Please format the data below as a JSON list of strings, one string per line, taking only the lines from the one with "genus: Lotus" through the end of the data, both ends included. Leave out blank lines.

• _Available data_
+===+
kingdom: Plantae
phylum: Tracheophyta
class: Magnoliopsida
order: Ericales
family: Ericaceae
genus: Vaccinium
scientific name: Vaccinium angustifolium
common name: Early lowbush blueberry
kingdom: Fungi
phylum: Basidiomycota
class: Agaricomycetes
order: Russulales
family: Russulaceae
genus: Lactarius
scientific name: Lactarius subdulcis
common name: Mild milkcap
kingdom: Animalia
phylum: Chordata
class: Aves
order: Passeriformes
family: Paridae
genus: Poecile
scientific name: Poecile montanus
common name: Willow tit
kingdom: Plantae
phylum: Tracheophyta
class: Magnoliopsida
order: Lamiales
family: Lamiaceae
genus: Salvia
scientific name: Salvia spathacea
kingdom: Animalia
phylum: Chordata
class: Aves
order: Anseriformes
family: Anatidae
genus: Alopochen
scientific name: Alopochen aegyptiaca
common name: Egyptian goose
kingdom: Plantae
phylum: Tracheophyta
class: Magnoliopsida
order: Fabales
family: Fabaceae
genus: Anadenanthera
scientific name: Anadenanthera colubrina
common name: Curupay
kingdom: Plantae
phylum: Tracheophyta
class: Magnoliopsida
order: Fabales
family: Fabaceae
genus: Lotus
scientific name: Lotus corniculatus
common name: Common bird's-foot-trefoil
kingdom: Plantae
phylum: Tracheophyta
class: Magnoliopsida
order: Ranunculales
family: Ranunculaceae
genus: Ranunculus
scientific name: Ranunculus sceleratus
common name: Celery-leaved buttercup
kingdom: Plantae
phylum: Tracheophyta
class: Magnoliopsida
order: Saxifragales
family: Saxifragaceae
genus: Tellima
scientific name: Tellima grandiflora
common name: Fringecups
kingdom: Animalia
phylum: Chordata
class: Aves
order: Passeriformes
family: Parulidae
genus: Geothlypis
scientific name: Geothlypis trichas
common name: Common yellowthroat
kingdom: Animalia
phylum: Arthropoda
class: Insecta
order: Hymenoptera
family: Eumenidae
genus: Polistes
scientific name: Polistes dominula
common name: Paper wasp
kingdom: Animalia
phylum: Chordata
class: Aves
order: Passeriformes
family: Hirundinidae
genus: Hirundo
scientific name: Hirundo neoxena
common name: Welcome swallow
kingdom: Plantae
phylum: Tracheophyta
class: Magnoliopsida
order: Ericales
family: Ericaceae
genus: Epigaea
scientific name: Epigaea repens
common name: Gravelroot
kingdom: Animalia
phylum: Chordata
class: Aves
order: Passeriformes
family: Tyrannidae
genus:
+===+
• _Answer to this problem_
[
  "genus: Lotus",
  "scientific name: Lotus corniculatus",
  "common name: Common bird's-foot-trefoil",
  "kingdom: Plantae",
  "phylum: Tracheophyta",
  "class: Magnoliopsida",
  "order: Ranunculales",
  "family: Ranunculaceae",
  "genus: Ranunculus",
  "scientific name: Ranunculus sceleratus",
  "common name: Celery-leaved buttercup",
  "kingdom: Plantae",
  "phylum: Tracheophyta",
  "class: Magnoliopsida",
  "order: Saxifragales",
  "family: Saxifragaceae",
  "genus: Tellima",
  "scientific name: Tellima grandiflora",
  "common name: Fringecups",
  "kingdom: Animalia",
  "phylum: Chordata",
  "class: Aves",
  "order: Passeriformes",
  "family: Parulidae",
  "genus: Geothlypis",
  "scientific name: Geothlypis trichas",
  "common name: Common yellowthroat",
  "kingdom: Animalia",
  "phylum: Arthropoda",
  "class: Insecta",
  "order: Hymenoptera",
  "family: Eumenidae",
  "genus: Polistes",
  "scientific name: Polistes dominula",
  "common name: Paper wasp",
  "kingdom: Animalia",
  "phylum: Chordata",
  "class: Aves",
  "order: Passeriformes",
  "family: Hirundinidae",
  "genus: Hirundo",
  "scientific name: Hirundo neoxena",
  "common name: Welcome swallow",
  "kingdom: Plantae",
  "phylum: Tracheophyta",
  "class: Magnoliopsida",
  "order: Ericales",
  "family: Ericaceae",
  "genus: Epigaea",
  "scientific name: Epigaea repens",
  "common name: Gravelroot",
  "kingdom: Animalia",
  "phylum: Chordata",
  "class: Aves",
  "order: Passeriformes",
  "family: Tyrannidae",
  "genus:"
]